The cost to keep a truck on the road reached its highest level in four years last year.
The industry’s driver shortage, which pushed wages, benefits and bonuses higher, was the main cause, according to a new analysis by the American Transportation Research Institute.
The average cost per mile paid by motor carriers increased 6 percent in 2017. That was three times the rate of inflation. Driver wages rose 6.6 percent in 2017, Benefits climbed 11.2 percent.
Labor made up the biggest cost for carriers for the third consecutive year.
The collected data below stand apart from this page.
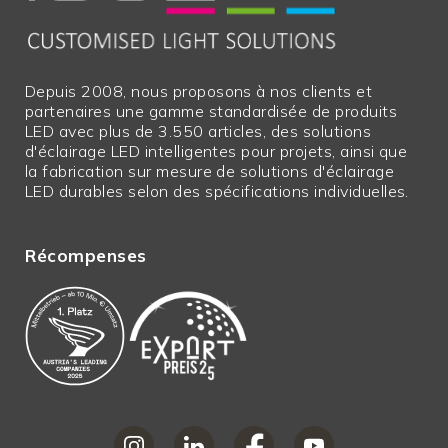
Les longueurs
N
excédentaires
Marchandises
N
Depuis 2008, nous proposons à nos clients et
encombrantes
partenaires une gamme standardisée de produits
LED avec plus de 3.550 articles, des solutions
Largeur en mm
51,00 mm
d'éclairage LED intelligentes pour projets, ainsi que
la fabrication sur mesure de solutions d'éclairage
LED durables selon des spécifications individuelles.
Récompenses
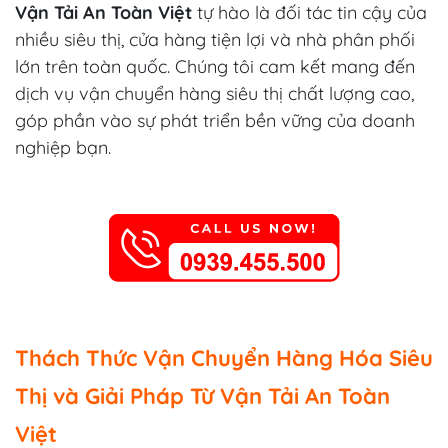
Vận Tải An Toàn Việt
tự hào là đối tác tin cậy của
nhiều siêu thị, cửa hàng tiện lợi và nhà phân phối
lớn trên toàn quốc. Chúng tôi cam kết mang đến
dịch vụ vận chuyển hàng siêu thị chất lượng cao,
góp phần vào sự phát triển bền vững của doanh
nghiệp bạn.
Thách Thức Vận Chuyển Hàng Hóa Siêu
Thị và Giải Pháp Từ Vận Tải An Toàn
Việt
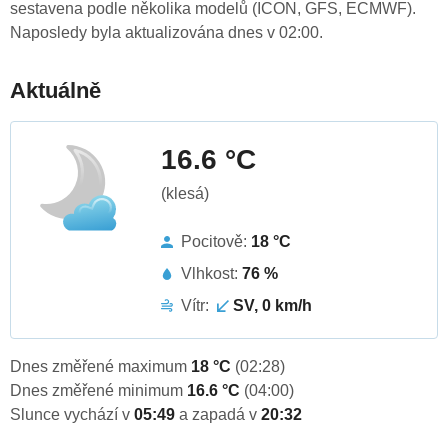
sestavena podle několika modelů (ICON, GFS, ECMWF).
Naposledy byla aktualizována dnes v 02:00.
Aktuálně
16.6 °C
(klesá)
Pocitově:
18 °C
Vlhkost:
76 %
Vítr:
SV, 0 km/h
Dnes změřené maximum
18 °C
(02:28)
Dnes změřené minimum
16.6 °C
(04:00)
Slunce vychází v
05:49
a zapadá v
20:32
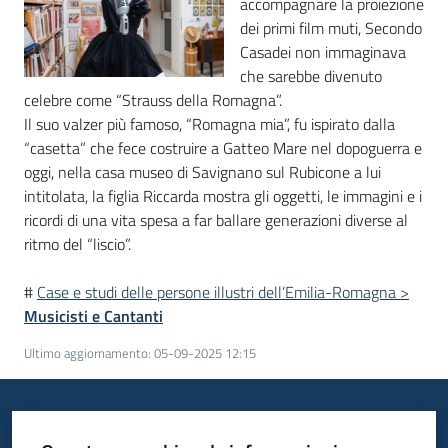
accompagnare la proiezione
dei primi film muti, Secondo
Piani
Casadei non immaginava
Programmi
che sarebbe divenuto
Progetti
celebre come “Strauss della Romagna”.
Il suo valzer più famoso, “Romagna mia”, fu ispirato dalla
“casetta” che fece costruire a Gatteo Mare nel dopoguerra e
oggi, nella casa museo di Savignano sul Rubicone a lui
intitolata, la figlia Riccarda mostra gli oggetti, le immagini e i
Mediateca
ricordi di una vita spesa a far ballare generazioni diverse al
Giuseppe
ritmo del “liscio”.
Guglielmi
#
Case e studi delle persone illustri dell’Emilia-Romagna >
Musicisti e Cantanti
Ultimo aggiornamento
:
05-09-2025 12:15
Seguici
su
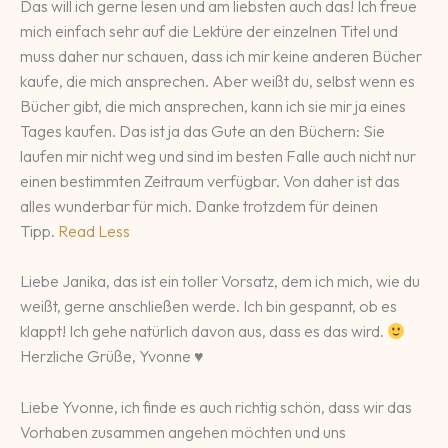
Das will ich gerne lesen und am liebsten auch das! Ich freue
mich einfach sehr auf die Lektüre der einzelnen Titel und
muss daher nur schauen, dass ich mir keine anderen Bücher
kaufe, die mich ansprechen. Aber weißt du, selbst wenn es
Bücher gibt, die mich ansprechen, kann ich sie mir ja eines
Tages kaufen. Das ist ja das Gute an den Büchern: Sie
laufen mir nicht weg und sind im besten Falle auch nicht nur
einen bestimmten Zeitraum verfügbar. Von daher ist das
alles wunderbar für mich. Danke trotzdem für deinen
Tipp.
Read Less
Liebe Janika, das ist ein toller Vorsatz, dem ich mich, wie du
weißt, gerne anschließen werde. Ich bin gespannt, ob es
klappt! Ich gehe natürlich davon aus, dass es das wird.
Herzliche Grüße, Yvonne ♥
Liebe Yvonne, ich finde es auch richtig schön, dass wir das
Vorhaben zusammen angehen möchten und uns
Wages and benefits accounted for 43 percent of the overall cost per mile driven, ATRI said.
The industry faces a shortage of drivers because it is failing to attract younger truckers to replace retiring baby boomers, ATRI said. Nearly 57 percent of drivers are 45 or older. Less than 5 percent of drivers are in the 20- to 24-year-old age bracket.
Costs rose in practically every line item that ATRI has studied annually since 2008. Equipment lease and purchase payments, repair and maintenance, permits and license costs and tolls all rose from 2016.
ATRI, the research arm of the American Trucking Associations, analyzes confidential industry data from carriers and consults with company executives to compile its report.
“Better understanding how our costs stack up against our industry peers enables us to implement operational efficiencies and improve our bottom line,” said Dean Kaplan, chief executive of K-Limited Carrier in Toledo, Ohio.
The cost of diesel fuel, depressed in 2015 and 2016 because of a supply glut from U.S. shale oil, rose 9.3 percent last year. Hurricane Harvey shut down a quarter of U.S. refining capacity in August 2017.
Diesel fuel costs 23 percent more so far this year. It is expected to remain at current levels, according to the U.S. Energy Information Administration.
Meanwhile, demand for newer trucks surged in the fourth quarter of last year. That growth has continued with record orders through August of this year. Sophisticated new tractor-trailer models cost more to buy and to repair as advanced driver-assistance features like automatic emergency braking and lane-departure warning become standard.
Maintenance and repair costs rose just 0.3 percent last year due to 13.6 percent fewer miles driven. The average mileage driven per truck in the ATRI analysis in 2017 was 89,804 compared with 103,945 in 2016. fewer miles required fewer repairs.
Maintenance and repair costs have risen more than 60 percent since ATRI began its costs analyses in 2008. The trend is expected to continue as more trucks with harder-to-fix advanced technology enter the fleet, the industry has to pay higher wages to fill diesel technician jobs, and maintenance costs rise for door-to-door e-commerce deliveries.